◆ How to complete this task
Rewrite the lines starting at the one containing "Filter na kosačku" and ending at the one containing "Pridať do košíka", replacing "EUR" with "€" and leaving everything else unchanged.

◆ Records supplied
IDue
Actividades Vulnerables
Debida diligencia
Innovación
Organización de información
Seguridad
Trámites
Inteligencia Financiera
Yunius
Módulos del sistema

...

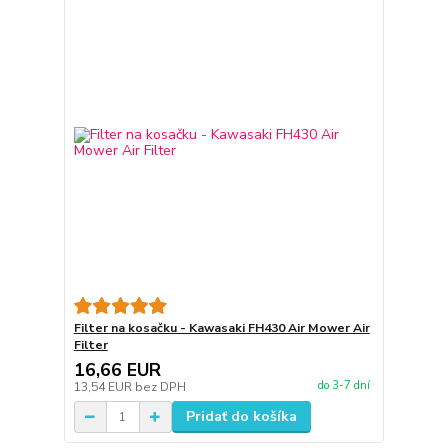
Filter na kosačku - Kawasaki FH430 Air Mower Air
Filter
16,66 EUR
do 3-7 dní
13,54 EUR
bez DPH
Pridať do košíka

◆ Exercise solution
Filter na kosačku - Kawasaki FH430 Air Mower Air
Filter
16,66 €
do 3-7 dní
13,54 €
bez DPH
Pridať do košíka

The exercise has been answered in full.